-- Verilen Metin --
-----

25 Ocak 2015 Pazar

Tek Devre Yetti

  Perşembe akşamı kupa maçında Diyarbakır Büyükşehir Belediyespor karşısında aldığımız sürpriz mağlubiyet, bugün için ölçü olamazdı şüphesiz. Eksiklerimizin oluşu belki bir takım soru işaretleri oluşturuyordu ancak rakip Rizespor’da aynı dertten muzdaripti. Öyle ki, iki takımda karşılaşmaya as olmayan 2 stoperiyle başladı.
  Burak Yılmaz’ın yokluğunda Hamza Hoca sistem değişikliğine gidip Prandelli döneminin çok tartışılan tek forvetli 4-5-1 dizilişine dönmüştü. Umut Bulut pivot santrafor, soldan Emre sağdan Bruma ortadan da Sneijder onu destekleyen üçlü. Kağıt üzerinde bakıldığı zaman bu sistem için iş yapmaz diyemeyiz. Ancak ne var ki, Umut Bulut’un Burak'a oranla oldukça kısıtlı yetenekleri işleri bizim için biraz zorlaştırabilirdi.

-----

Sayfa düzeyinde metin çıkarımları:

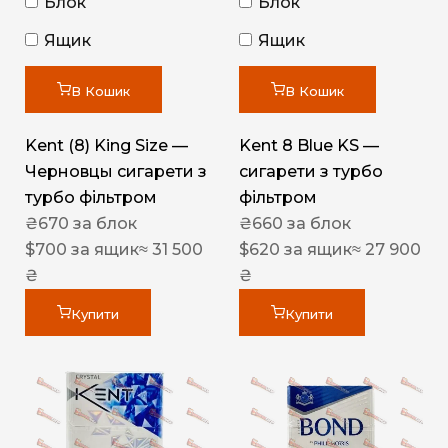
Блок
Блок
Ящик
Ящик
В Кошик
В Кошик
Kent (8) King Size —
Kent 8 Blue KS —
Черновцы сигарети з
сигарети з турбо
турбо фільтром
фільтром
₴
670
за блок
₴
660
за блок
$
700
за ящик
≈ 31 500
$
620
за ящик
≈ 27 900
₴
₴
Купити
Купити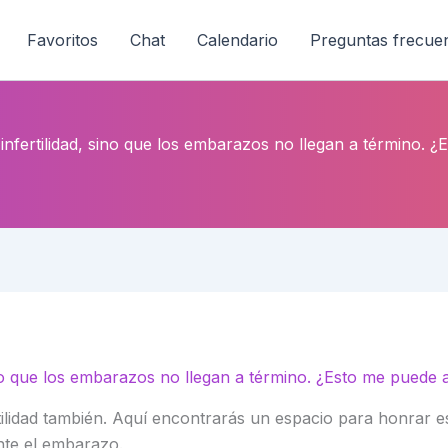
Favoritos
Chat
Calendario
Preguntas frecue
infertilidad, sino que los embarazos no llegan a término. 
ino que los embarazos no llegan a término. ¿Esto me puede
lidad también. Aquí encontrarás un espacio para honrar esa
nte el embarazo.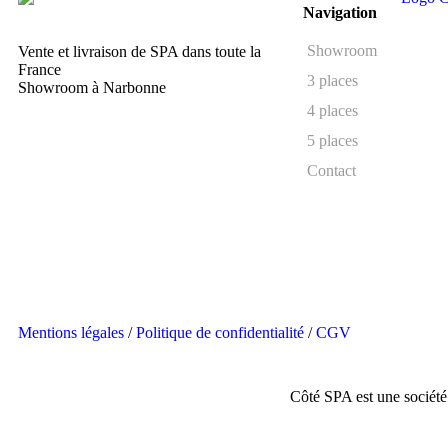
Navigation
Showroom
Vente et livraison de SPA dans toute la
France
3 places
Showroom à Narbonne
4 places
5 places
Contact
Mentions légales
/
Politique de confidentialité
/
CGV
Côté SPA est une sociét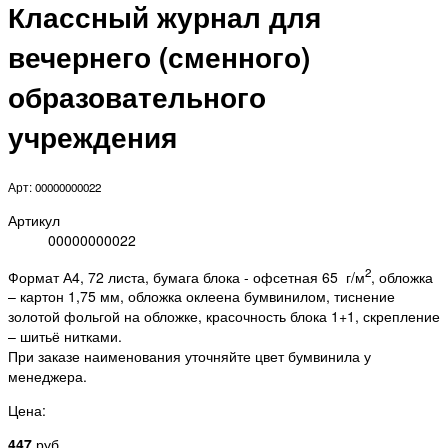
Классный журнал для
вечернего (сменного)
образовательного
учреждения
Арт: 00000000022
Артикул
00000000022
2
Формат А4, 72 листа, бумага блока - офсетная 65 г/м
, обложка
– картон 1,75 мм, обложка оклеена бумвинилом, тиснение
золотой фольгой на обложке, красочность блока 1+1, скрепление
– шитьё нитками.
При заказе наименования уточняйте цвет бумвинила у
менеджера.
Цена:
447
руб.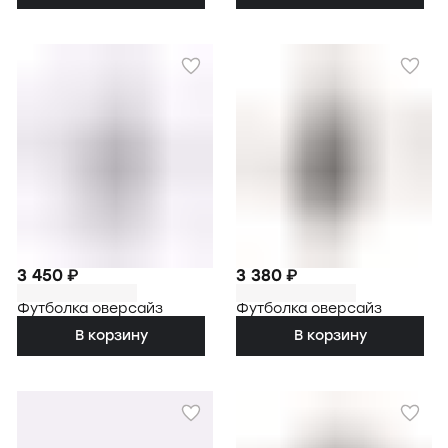
3 450 ₽
3 380 ₽
Футболка оверсайз
Футболка оверсайз
В корзину
В корзину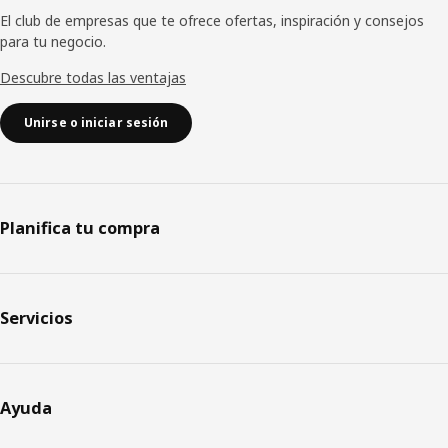
El club de empresas que te ofrece ofertas, inspiración y consejos
para tu negocio.
Descubre todas las ventajas
Unirse o iniciar sesión
Planifica tu compra
Servicios
Ayuda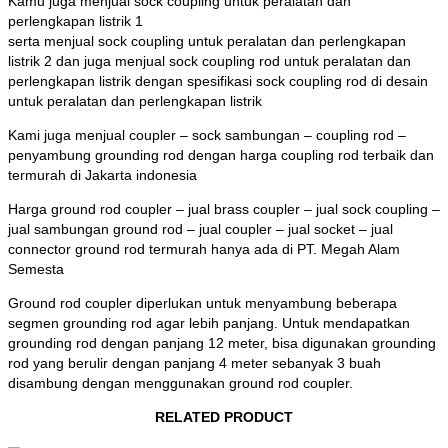
Kamu juga menjual sock coupling untuk peralatan dan
perlengkapan listrik 1
serta menjual sock coupling untuk peralatan dan perlengkapan
listrik 2 dan juga menjual sock coupling rod untuk peralatan dan
perlengkapan listrik dengan spesifikasi sock coupling rod di desain
untuk peralatan dan perlengkapan listrik
Kami juga menjual coupler – sock sambungan – coupling rod –
penyambung grounding rod dengan harga coupling rod terbaik dan
termurah di Jakarta indonesia
Harga ground rod coupler – jual brass coupler – jual sock coupling –
jual sambungan ground rod – jual coupler – jual socket – jual
connector ground rod termurah hanya ada di PT. Megah Alam
Semesta
Ground rod coupler diperlukan untuk menyambung beberapa
segmen grounding rod agar lebih panjang. Untuk mendapatkan
grounding rod dengan panjang 12 meter, bisa digunakan grounding
rod yang berulir dengan panjang 4 meter sebanyak 3 buah
disambung dengan menggunakan ground rod coupler.
RELATED PRODUCT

-----

-- Görev Listesi --
a: Rizespor maçıyla ilgili yazıya göre Hamza Hoca, Burak Yılmaz'ın yokluğunda hangi dizilişe döndü?
b: Lütfen Rizespor maçıyla ilgili yazıyı son cümlesinden sonra devam ettirin.

-- Beklenen Çıktılar --
a: Tek forvetli 4-5-1 dizilişine.

b:
  Oyuna bir hayli hırslı ve istekli başladık. Hatta ilk 20-25 dakika sadece Rizespor ceza sahası civarında oynandı desem yanlış olmaz herhalde. Bana göre o bölümde ortaya koyduğumuz performans, bu sezonun en iyi Galatasaray’ıydı. Golün erken gelmesi de tezimin doğruluğunu bir nebze de olsa kanıtlar nitelikteydi.
  Hakan Balta’nın uzun topunu Selçuk çok iyi indirdi ve bir anda 3 Rizesporlu’yu birden oyundan düşürdü. Sonrasında da ‘’Al da at’’ dercesine Sneijder’in önüne yuvarladı. Sneijder’de bu ikramı geri çevirmedi.
  Golün erken gelmesi oyuncularımızı bir hayli rahatlattı doğal olarak. Bu sayede de zaten iyi başladıkları karşılaşmada daha özgüvenli oynamaya başladılar. Ardı ardına Sneijder, Bruma ve Umut Bulut’la birçok gol pozisyonuna girdik. Ancak Serkan Kırıntılı’yı bir türlü geçemedik.
  25’ten sonra yavaş yavaş vites düşürmeye başladık. Çünkü 90 dakikayı bu tempoda oynamaya kalksak, 60’ta kondisyon olarak bitebilirdik. Zaten dünya üzerinde çok az takım 90 dakikayı aynı tempoda götürebiliyor. O takımlar da şu an Avrupa futbolunun zirvesindeler zaten…
  Tabi daha kontrollü oynamaya başlamamız , ister istemez Rizespor’a rakip yarı alana daha fazla gelebilme imkanı tanıdı. Ne var ki, çok ciddi ataklar geliştiremediler.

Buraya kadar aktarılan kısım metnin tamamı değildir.